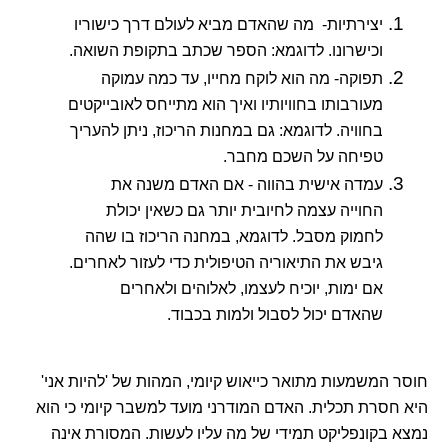
יצירתיות- מה שהאדם מביא לעולם דרך כישוריו
וכישרונו. לדוגמא: הספר שכתב בתקופת השואה.
תפוקה- מה הוא לוקח מחייו, עד כמה עמוקה
מעורבותו בחוויותיו ואיך הוא מתייחס לאובייקטים
בחוויה. לדוגמא: גם במחנות הריכוז, ניתן להעריך
טפיחה על השכם מחבר.
עמדה אישית בהווה - אם האדם משנה את
החוייה עצמה לחיובית יותר גם כשאין יכולת
לחמוק מסבל. לדוגמא, במחנה הריכוז בו שהה
גיבש את התיאוריה הטיפולית כדי לעזור לאחרים.
אם ימות, יוכיח לעצמו, לאלוהים ולאחרים
שהאדם יכול לסבול ולמות בכבוד.
חוסר המשמעות מתואר כייאוש קיומי, המהות של 'להיות אני'
היא חסרת תכלית. האדם המודרני מועד למשבר קיומי כי הוא
נמצא בקונפליקט תמידי של מה עליו לעשות. המסורת אינה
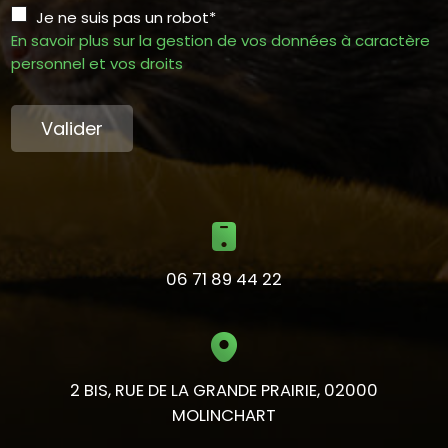
Je ne suis pas un robot*
En savoir plus sur la gestion de vos données à caractère
personnel et vos droits
Valider
06 71 89 44 22
2 BIS, RUE DE LA GRANDE PRAIRIE, 02000
MOLINCHART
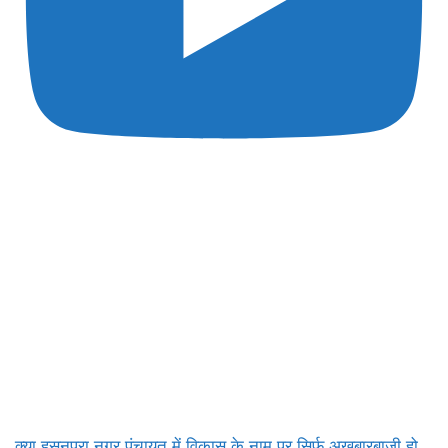
क्या हसनपुरा नगर पंचायत में विकास के नाम पर सिर्फ अखबारबाजी हो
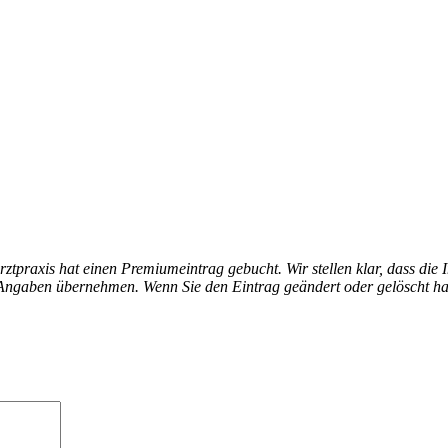
arztpraxis hat einen Premiumeintrag gebucht. Wir stellen klar, dass die 
en Angaben übernehmen. Wenn Sie den Eintrag geändert oder gelöscht h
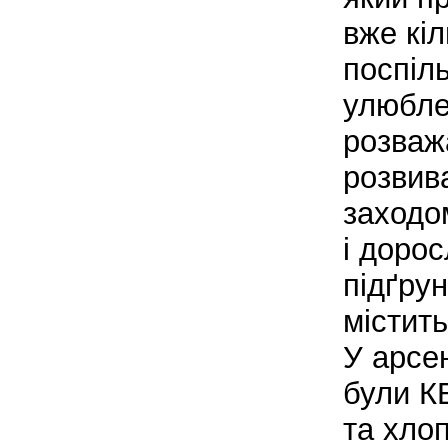
вже кіл
поспіль
улюбл
розваж
розвив
заходом
і доро
підґру
містить
У арсе
були К
та хло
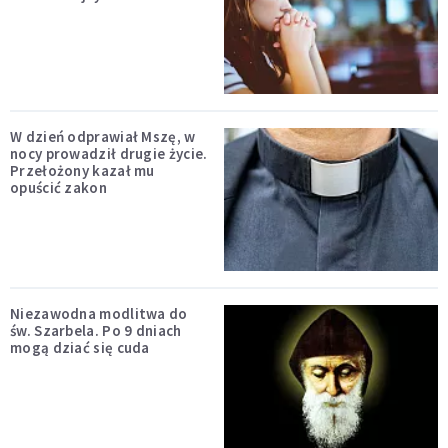
W dzień odprawiał Mszę, w
nocy prowadził drugie życie.
Przełożony kazał mu
opuścić zakon
Niezawodna modlitwa do
św. Szarbela. Po 9 dniach
mogą dziać się cuda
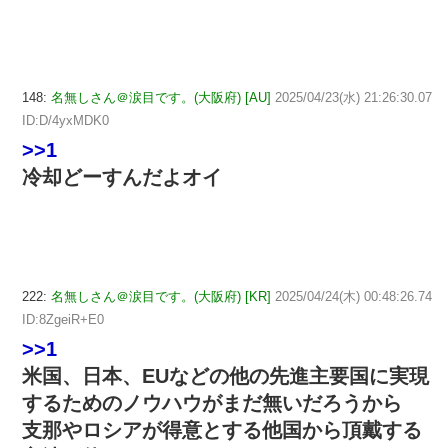
148:
名無しさん＠涙目です。(大阪府) [AU]
2025/04/23(水) 21:26:30.07
ID:D/4yxMDK0
>>1
冷却どーすんだよオイ
222:
名無しさん＠涙目です。(大阪府) [KR]
2025/04/24(木) 00:48:26.74
ID:8ZgeiR+E0
>>1
米国、日本、EUなどの他の先進主要国に実現
するためのノウハウがまだ無いだろうから
支那やロシアが得意とする他国から頂戴する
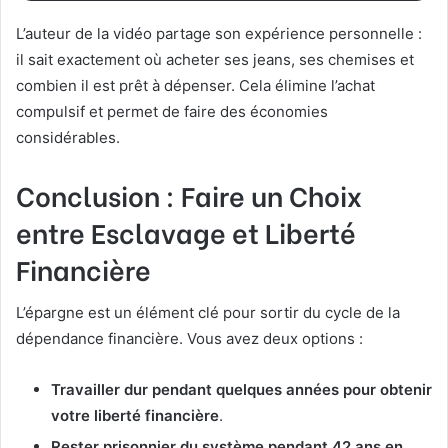
L’auteur de la vidéo partage son expérience personnelle :
il sait exactement où acheter ses jeans, ses chemises et
combien il est prêt à dépenser. Cela élimine l’achat
compulsif et permet de faire des économies
considérables.
Conclusion : Faire un Choix
entre Esclavage et Liberté
Financière
L’épargne est un élément clé pour sortir du cycle de la
dépendance financière. Vous avez deux options :
Travailler dur pendant quelques années pour obtenir
votre liberté financière
.
Rester prisonnier du système pendant 42 ans en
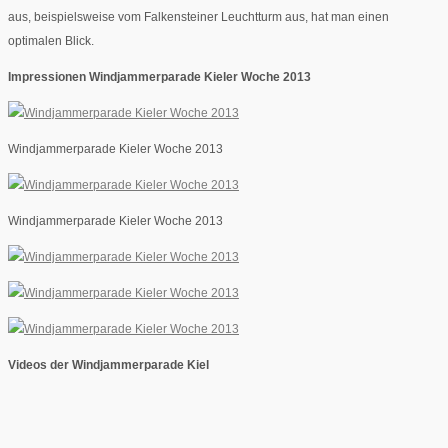
aus, beispielsweise vom Falkensteiner Leuchtturm aus, hat man einen
optimalen Blick.
Impressionen Windjammerparade Kieler Woche 2013
Windjammerparade Kieler Woche 2013
Windjammerparade Kieler Woche 2013
Videos der Windjammerparade Kiel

[Task statement] The lines to copy are those above that contain "einen".

[Exercise response]
arztpraxis hat einen Premiumeintrag gebucht. Wir stellen klar, dass die 
aus, beispielsweise vom Falkensteiner Leuchtturm aus, hat man einen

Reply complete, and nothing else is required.